New Year Beginnings
New Year, new beginnings. New Year, new year resolutions. New Year, new me, new you. To be honest, I’ve always viewed it as just another day, with different numbers flipped on the calendar. I spent New Year’s and New Year’s Eve working, doing ‘normal’ stuff, but indulging in some fancy meals as an excuse :p Food is one of life’s greatest pleasures, especially when memories are formed with good friends and family. I recognise that this is a privilege, and I am grateful to have it.
That being said, there are indeed new beginnings for the new year for me, and a pretty major one at that! I’ll be starting a part time role at my friend’s company, about 20 hours a week. Though being chronically ill, I view that as a full time role. My maximum productivity levels per day are 4 – 6 hours, if that at all.
I’ve known this friend for 20 years now (geez!), and he got me on board his team because I have chronic illnesses, and he just became a father. Yet, I am still feeling pressure, mainly from myself. I don’t want to disappoint anyone, which is a feeling I’m sure weighs many of us down all the time, tied to chronic fatigue as the anchor. But I need to remind myself to take it one step at at a time, and to not stress over the small stuff, which I’m obviously not great at!
In any case, a more stable source of income is a relief, and I’ll see where this goes for us all, for now. Who knows what the future holds, right?

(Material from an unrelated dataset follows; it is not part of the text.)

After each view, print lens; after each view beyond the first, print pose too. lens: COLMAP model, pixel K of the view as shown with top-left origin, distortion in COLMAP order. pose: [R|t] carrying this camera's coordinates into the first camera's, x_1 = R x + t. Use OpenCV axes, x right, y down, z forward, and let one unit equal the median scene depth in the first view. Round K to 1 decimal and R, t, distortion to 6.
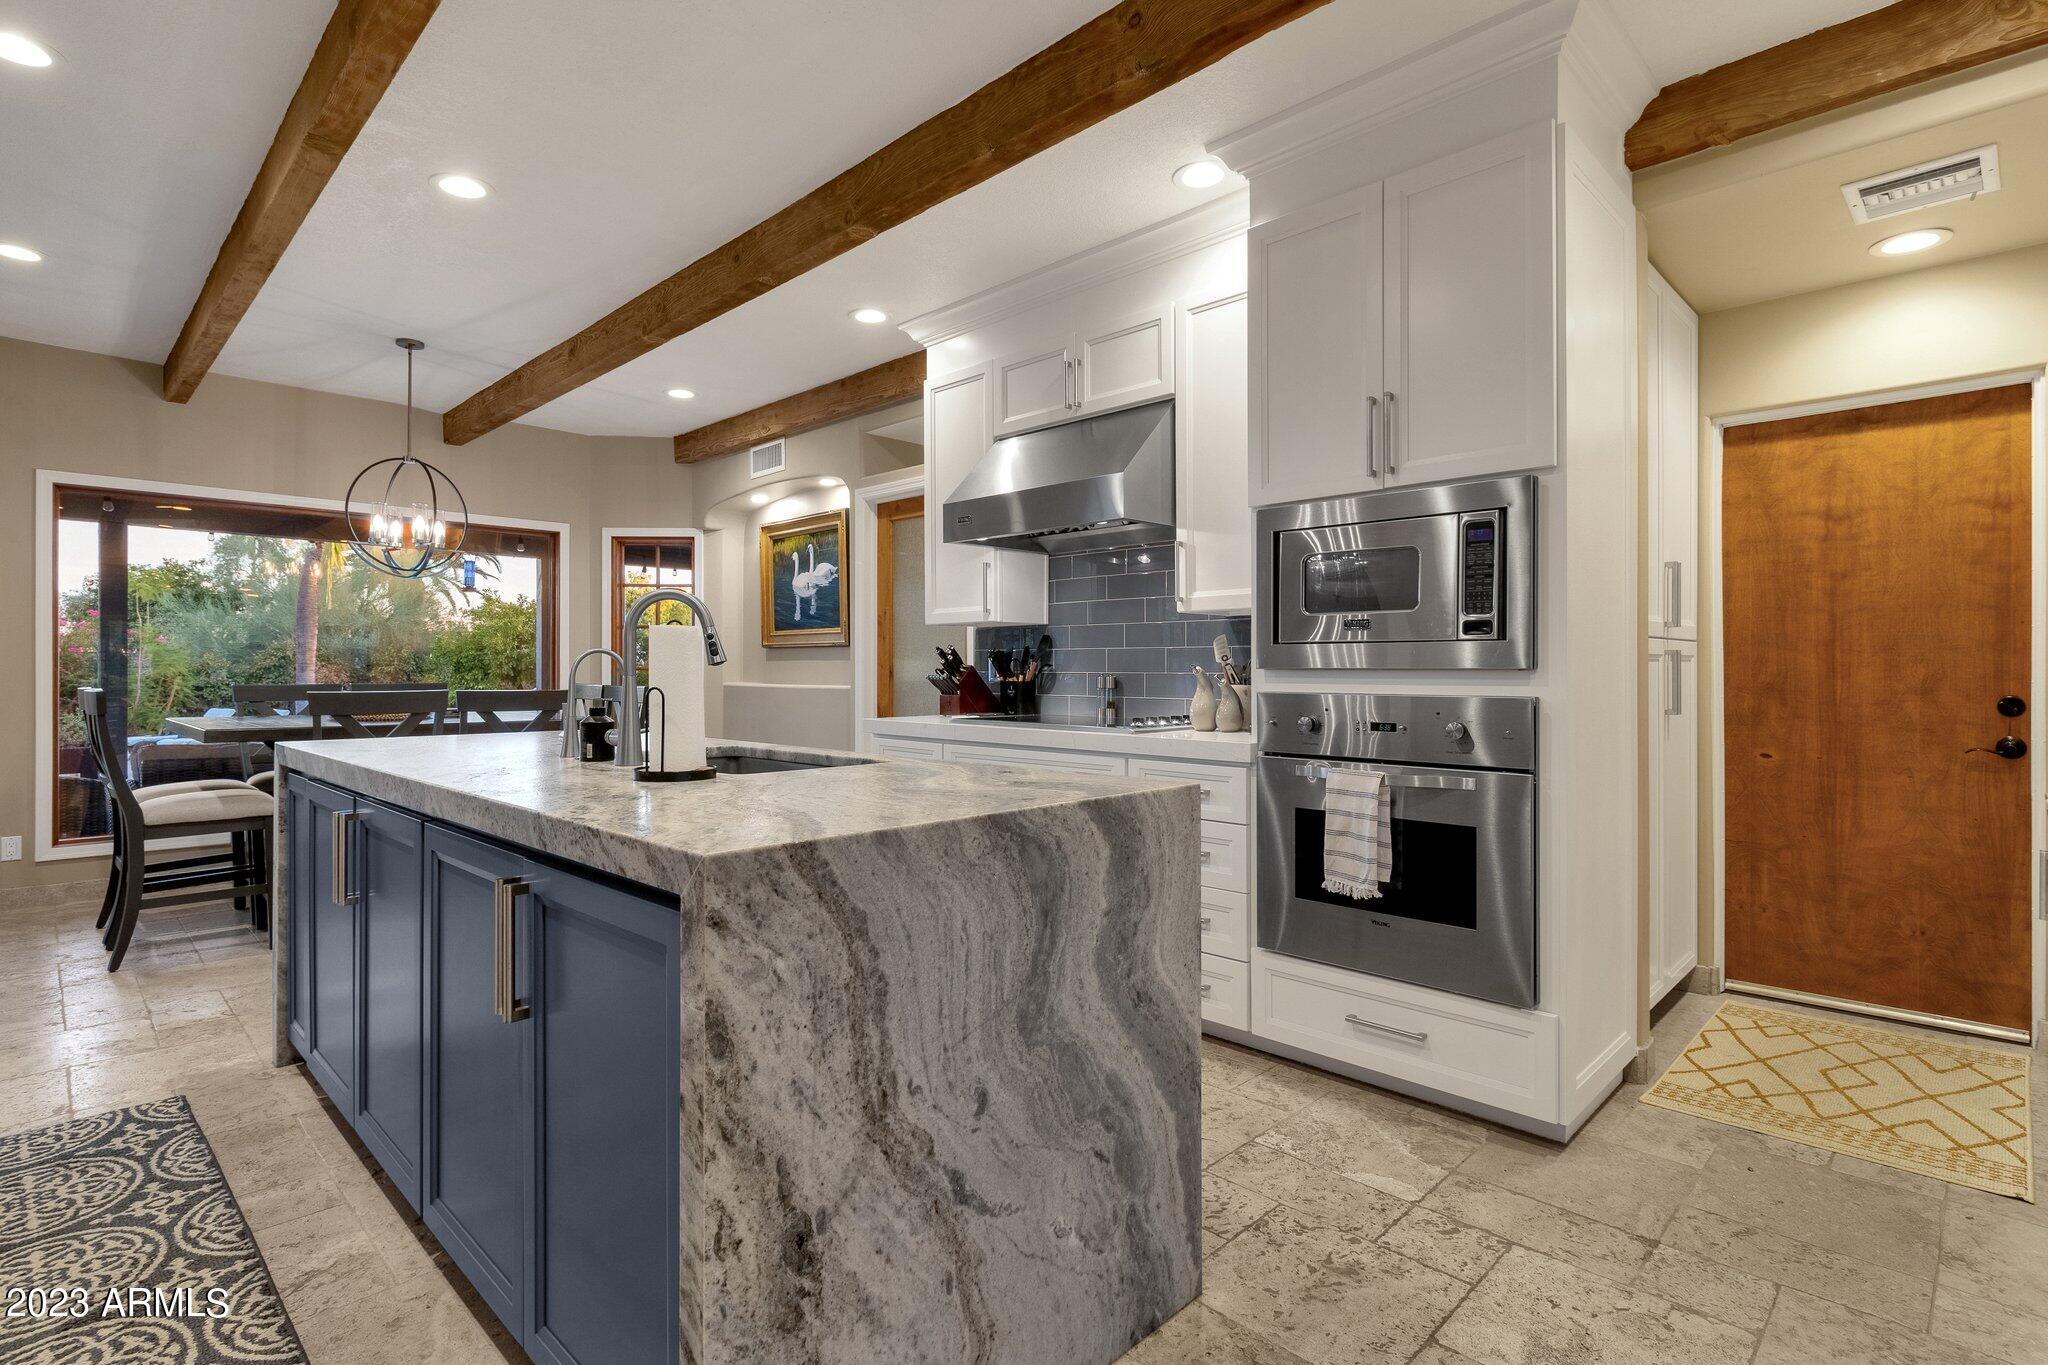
lens RADIAL K [[994.1, 0, 1018.4], [0, 994.1, 669.6], [0, 0, 1]] dist [-0.002356, -0.000310]
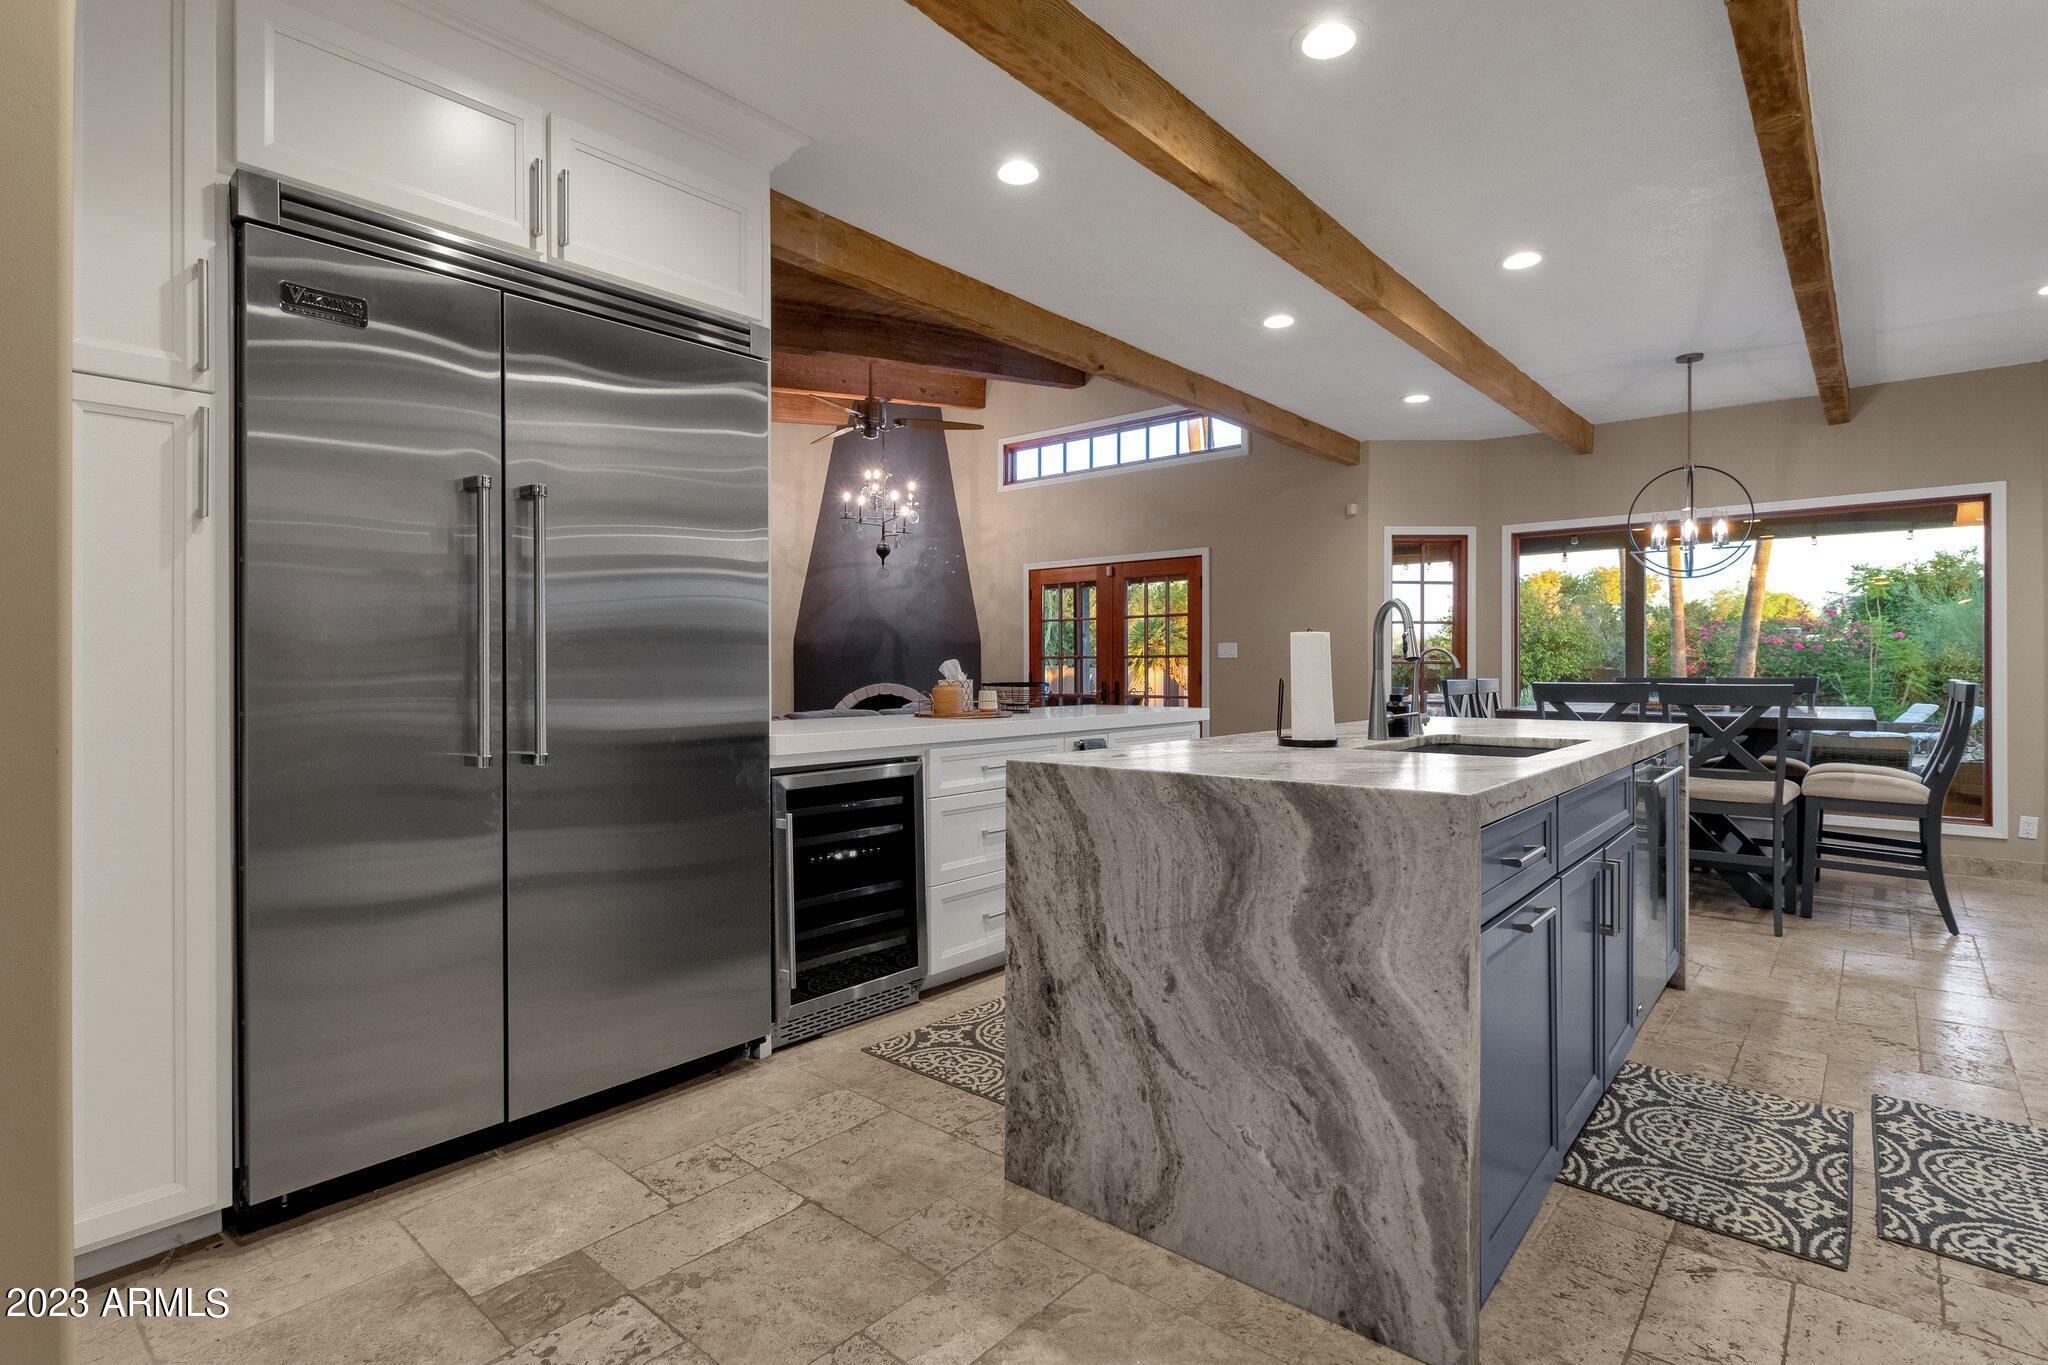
lens RADIAL K [[994.1, 0, 1018.4], [0, 994.1, 669.6], [0, 0, 1]] dist [-0.002356, -0.000310]
pose [[0.069966, 0.002781, -0.997546, 1.240944], [0.001442, 0.999995, 0.002889, 0.002442], [0.997548, -0.001641, 0.069961, 0.666607]]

And who knows what’s around the corner, we just need to keep walking and turning at those corners. There is no dead end in life per se. Only endless mysterious corridors to walk through, sometimes difficult choices to make at forks, and doors to open using curiosity as the master key.
Enduring & Gracing
My mum once said to me as a teenage girl, “I admire your strength”. I was hugging my legs in pain, with tears streaming down my face. I didn’t understand. I was a mess. Broken and defeated.
She went on to explain that it had to do with endurance, the gracefulness that comes with it, all without complaint or self-pity (though there’s nothing wrong with that), and how that encapsulated what being a woman was about. To be human, really. To survive through hell and high water.
2020 has been a a year that tested the endurance of humanity, with the ongoing pandemic and mutated strains. Yet I have hope that things will get better. Maybe not immediately, or even for the foreseeable future. But having lived through decades of chronic illness, I have confidence. With chronic illness there are only impermanent highs, and extreme rock bottoms that you come hurtling back down into. We survive, each and every time.
We heal when we start to believe that it is a possibility, and with the help of others. There is no doing this alone. So I know deep down inside me that we will survive the pandemic as a collective humanity. I only hope that the virus doesn’t destroy too many lives, before we surrender our egos for the betterment of society.
I think that this pandemic has also revealed the best and worst in us as human beings. How selfish we are, yet how generous. How helpless, yet how strong. How easily we can be broken mentally, yet also how we’re creative and learn to adapt. How we’re all so different, yet the same. How we’re all so human. These are all, unsurprisingly, life lessons that we’ve learned as people who live with chronic illnesses and disabilities. Yet this pandemic has highlighted them in bright yellow.
I’m not really an affirmation or symbol type of person, so I’m thinking hard about what this new year could represent for me. I think I tend to have certain people – fiction or otherwise – whom I look up to, rather than a symbol. And I do love a good quote. So I’ll sum it up with my ‘life quote’:
“It did not really matter what we expected from life, but rather what life expected from us. We needed to stop asking about the meaning of life, and instead to think of ourselves as those who were being questioned by life—daily and hourly. Our answer must consist, not in talk and meditation, but in right action and in right conduct. Life ultimately means taking the responsibility to find the right answer to its problems and to fulfill the tasks which it constantly sets for each individual.” – Viktor Frankl
This truly is my life motto. To keep asking life – what is it you demand from me? Because it always demands the very best. And I want to be life’s empty vessel. That emptiness is where one’s usefulness lies within.
*Note: This article is meant for educational purposes and is based on the author’s personal experiences. It is not to be substituted for medical advice. Please consult your own doctor before changing or adding any new treatment protocols.